AI Legal Assistant in Mobile Applications
A legal AI assistant in mobile apps isn't ChatGPT with a legal header. It's a system where incorrect answers can cost lost lawsuits, missed statute limitations, or penalties. Architecture starts with understanding these constraints, not choosing an LLM.
What Distinguishes a Legal Assistant from Regular Chat
Three fundamental differences critical to design:
Jurisdiction matters. A Russian Civil Code article and the same norm in Kazakhstan's law may give opposite answers to one question. Before any response, the system must know the user's jurisdiction—from profile or explicit choice. Error here isn't "inaccurate answer" but potentially harmful advice.
RAG, not fine-tuning. An LLM fine-tuned on 2022 legislation confidently cites norms that are now repealed. The right approach—Retrieval-Augmented Generation with current regulations. Chunk documents, index via vector store (pgvector, Pinecone, Weaviate), retrieve relevant fragments on query, pass to LLM with source citation: "According to Art. 196 Civil Code RF (as of 01.07.2024)."
Disclaimer is UX, not a footnote. Before first query—explicit confirmation that the user understands: this isn't legal advice and doesn't replace a lawyer. Without this, interface doesn't open.
Implementing RAG Search for Legal Database
Core system—search pipeline on client and backend.
// iOS: legal assistant query
struct LegalQueryRequest: Codable {
let query: String
let jurisdiction: String // "RU", "BY", "KZ"
let practiceArea: LegalArea // contract, labor, tax, family, criminal
let sessionId: String
}
enum LegalArea: String, Codable {
case contract = "contract_law"
case labor = "labor_law"
case tax = "tax_law"
case family = "family_law"
case property = "property_law"
case administrative = "administrative"
}
Backend RAG pipeline: user query embedded via text-embedding-3-small, vector search (cosine similarity, top-k = 5), found norms passed to GPT-4o or Claude 3.5 with strict system prompt.
LEGAL_SYSTEM_PROMPT = """
You are a legal information assistant for {jurisdiction}.
You MUST:
1. Only answer based on the provided legal documents
2. Always cite the specific article/law you reference
3. Clearly state when a question requires professional legal advice
4. Never provide a definitive legal opinion — provide information only
5. If the retrieved documents don't cover the question, say so explicitly
Retrieved legal documents:
{retrieved_chunks}
Important: This is information only, not legal advice.
"""
If retrieval returns irrelevant chunks (similarity below threshold), LLM gets instruction to explicitly tell user the answer is outside available knowledge—instead of "making it up" from training data.
Mobile App Structure
iOS—MVVM with Combine, Android—ViewModel + StateFlow. Chat supports rich content: legal norm quotes, source links, buttons with "Consult a lawyer."

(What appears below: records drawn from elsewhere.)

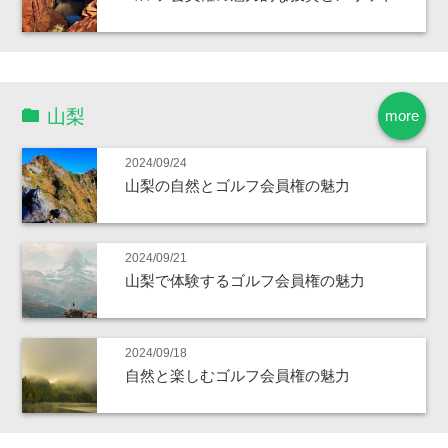
山梨
more
2024/09/24
山梨の自然とゴルフ会員権の魅力
2024/09/21
山梨で体験するゴルフ会員権の魅力
2024/09/18
自然と楽しむゴルフ会員権の魅力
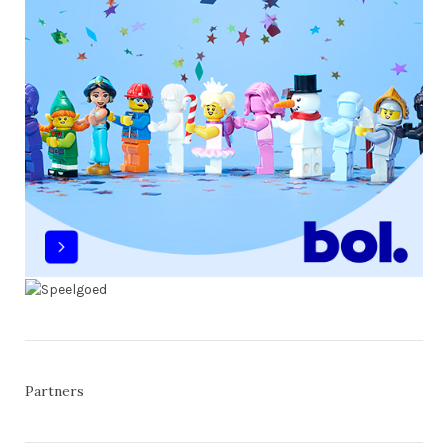
Partners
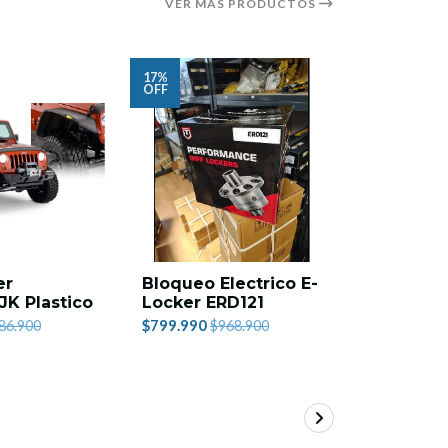
VER MÁS PRODUCTOS
17%
16%
OFF
OFF
er
Bloqueo Electrico E-
Carpa Te
JK Plastico
Locker ERD121
$759.990
$
$799.990
86.900
$968.900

struct LegalChatMessage: Identifiable {
let id: UUID
let role: MessageRole
let content: String
let citations: [LegalCitation]? // NPA references
let disclaimer: String? // disclaimer for complex questions
let suggestsProfessional: Bool // recommend live lawyer
let timestamp: Date
}
struct LegalCitation: Codable {
let documentTitle: String
let article: String
let excerpt: String
let url: String?
let asOfDate: String // regulation date
}
When suggestsProfessional == true, a card with "Connect with lawyer" appears. This monetizes via partnerships with legal services and reduces app owner's legal risk.
Detecting High-Risk Queries
Criminal questions, specific criminal cases, medical-legal intersections—separate class. Classifier (fine-tuned BERT or keyword-based for MVP) determines category before LLM call:
enum LegalRiskLevel {
case informational // what is statute of limitations
case moderate // how to write a complaint
case high // how to avoid criminal liability
case criticalRedirect // active criminal case, arrest
}
At criticalRedirect—only emergency redirect to live lawyer, no AI response.
Data Security and Storage
Legal consultations are sensitive data. Don't store in cleartext.
On iOS, chat history encrypted via CryptoKit (AES-GCM) before Core Data. Key in Keychain, tied to biometric auth. On Android—similarly via EncryptedSharedPreferences or Room with SQLCipher.
Server-side: all LLM requests logged without user IDs (session hash only), vector store data—public regulations, no personal data.
Timeline Estimates
MVP with RAG on one jurisdiction, basic chat, disclaimer flow—3–4 weeks. Full system with multi-jurisdiction database (RU/BY/KZ), auto-updating legal base, risk classifier, lawyer partner integration, encrypted history, iOS + Android—2–3 months. Timelines depend on regulatory base volume.